Geolocation Data Set
Accuracy Rank | Service | Sum Deviation (km) | Average Deviation (km) |
---|---|---|---|
1st | ipinfo.io | 4567.66 | 147.34 |
2nd | ip-api.com | 5618.66 | 181.25 |
3rd | ipdata.co | 5620.74 | 181.31 |
4th | ipapi.is | 6971.71 | 224.89 |
The data accuracy results are quite clear. ipinfo.io is the most accurate service, achieving the lowest average deviation in kilometers. ip-api.com follows as the second most accurate service, with ipdata.co closely behind. ipapi.is is the least accurate service among those compared.
However, it is important to understand that the average deviation in kilometers is for all API services quite high. This means that IP Geolocation in general is not the most accurate method to determine the real location of an IP address.
Discussion
Generic Dataset
The sample size was N=100, which is quite small. The reason why such a small sample size was chosen: The ground truth needs to be determined manually, which is a very time consuming process.

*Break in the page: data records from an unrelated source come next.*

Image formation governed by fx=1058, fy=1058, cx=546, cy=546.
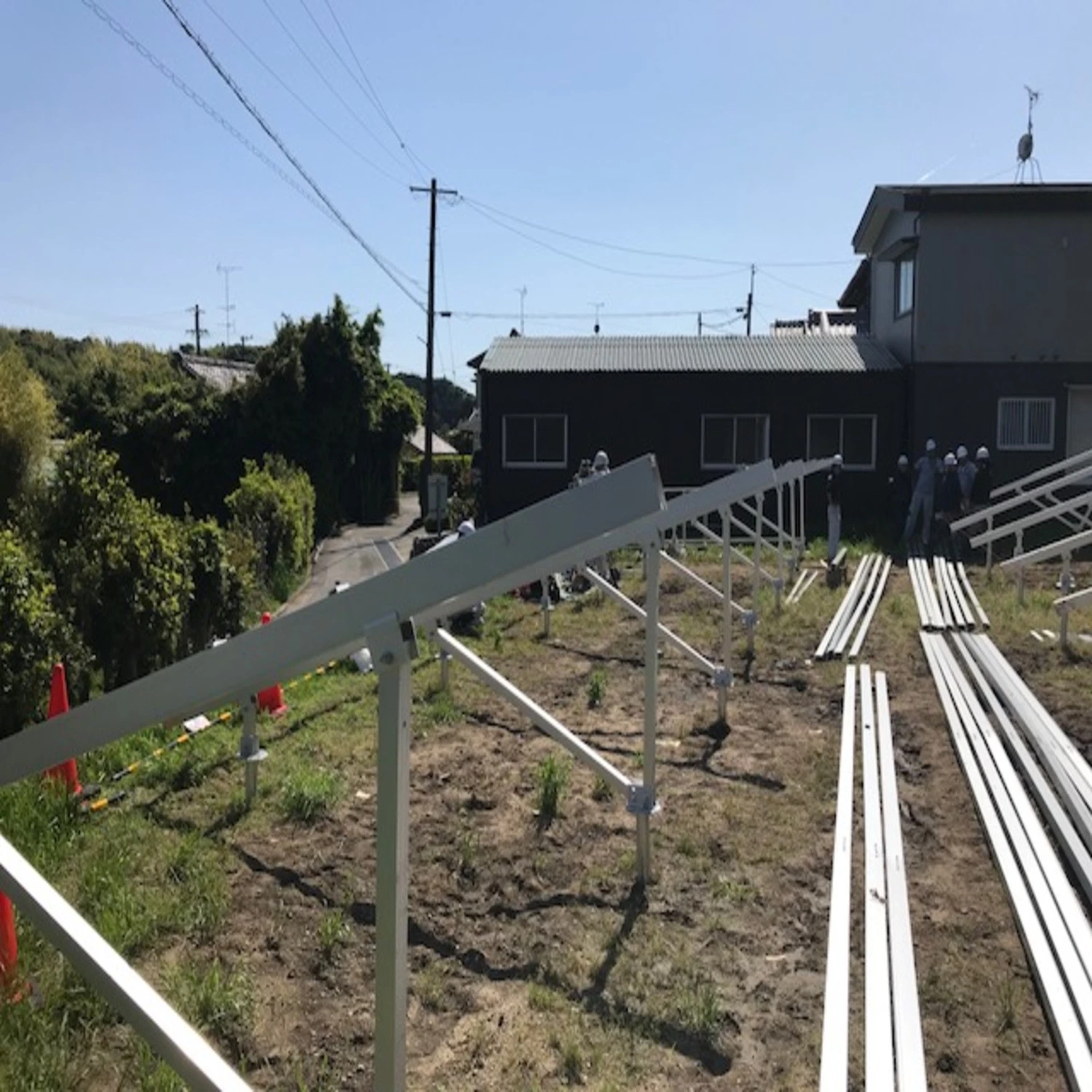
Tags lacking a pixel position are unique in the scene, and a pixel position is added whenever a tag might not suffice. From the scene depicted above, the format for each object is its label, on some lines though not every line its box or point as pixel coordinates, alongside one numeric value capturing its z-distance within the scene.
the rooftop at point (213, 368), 34.06
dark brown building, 19.58
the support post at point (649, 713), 4.10
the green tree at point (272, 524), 13.65
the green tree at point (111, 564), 7.11
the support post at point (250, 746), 4.83
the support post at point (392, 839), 1.87
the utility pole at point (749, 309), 51.22
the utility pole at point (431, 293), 26.30
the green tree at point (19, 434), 16.73
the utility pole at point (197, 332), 64.75
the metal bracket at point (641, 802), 4.07
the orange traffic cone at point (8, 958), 3.03
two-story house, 18.14
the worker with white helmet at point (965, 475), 15.98
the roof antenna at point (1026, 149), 20.58
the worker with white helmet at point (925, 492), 15.38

Because all the raw datasets are published above, you may re-compute the accuracy for yourself. The
ground truth dataset for the generic IP addresses, which determines what is the correct answer, is quite
lenient. For example, for the
IP 141.53.67.241
, the ground truth dataset allows many variations for the
asn.org
, asn.type
and company.name
:
"141.53.67.241": {
"is_tor": false,
"is_vpn": false,
"is_datacenter": false,
"asn.org": [
"Verein zur Foerderung eines Deutschen Forschungsnetzes e.V.",
"Verein ZUR Foerderung Eines Deutschen Forschungsnetzes E.V"
],
"asn.type": [
"education",
"business"
],
"company.name": [
"Universitaet Greifswald",
"Ernst-Moritz-Arndt-Universitaet Greifswald"
],
"company.type": "education"
}
VPN Dataset
The sample size was N=50, which is quite small. This needs to be improved in the future. The reason why the sample size was so small: Each VPN IP address was found by using the respective VPN client application and switching the regions. This process takes time.

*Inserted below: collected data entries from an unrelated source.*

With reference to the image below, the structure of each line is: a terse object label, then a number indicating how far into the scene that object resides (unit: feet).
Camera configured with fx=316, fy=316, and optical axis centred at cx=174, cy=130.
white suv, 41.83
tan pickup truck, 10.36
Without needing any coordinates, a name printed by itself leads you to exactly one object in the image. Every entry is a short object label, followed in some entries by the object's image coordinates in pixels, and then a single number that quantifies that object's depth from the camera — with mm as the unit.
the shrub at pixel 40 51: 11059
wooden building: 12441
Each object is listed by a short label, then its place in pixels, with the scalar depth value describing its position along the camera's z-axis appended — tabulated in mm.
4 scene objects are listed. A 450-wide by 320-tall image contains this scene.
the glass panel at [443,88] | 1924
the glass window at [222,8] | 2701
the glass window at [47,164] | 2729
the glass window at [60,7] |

Regarding the VPN dataset, it must be noted that ipinfo.io also provides the name of the detected VPN provider in their API output. This is considerably more powerful than for example with the boolean output with ip-api.com
Geolocation Dataset
The sample size was N=31, which is very small. The geolocation data was collected by prompting website visitors with the JavaScript Geolocation API. The data needed to be cleaned manually, since it happens that malicious data is submitted by some sensors.
Conclusion
There are many conclusions that can be drawn from this comparison. The most important one is that the data clearly says that ipinfo.io is the best services in terms of data quality, especially regarding VPN detection and geolocation accuracy.
However, on the generic dataset, ipinfo.io is only marginally better in terms of data accuracy than ipapi.is (96.57% vs 95.86% accuracy), but the pricing of ipinfo.io is more than 100 times higher than the pricing of ipapi.is.
If you compare the pricing of the business subscription between ipapi.is and ipinfo.io:
Service | Price | API Lookups | API Lookups per $1 |
---|---|---|---|
ipapi.is | $200.00 / month | 2M API requests per day | 300,000 lookups |
ipinfo.io | $416.00 / month | 500k requests per month | 1,202 lookups |
ipapi.is will make improvements regarding the VPN detection quality and the geolocation accuracy. However, it must be noted that IP geolocation accuracy that can be achieved practically is not very high in general, even with the best provider, ipinfo.io.
Outlook
This experiment will be repeated in the near future with a larger sample size. Futhermore, there will be a dedicated dataset that solely focused on hosting detection accuracy. This is important, because hosting detection plays a big role in making IT security based decision such as traffic filtering and bot detection.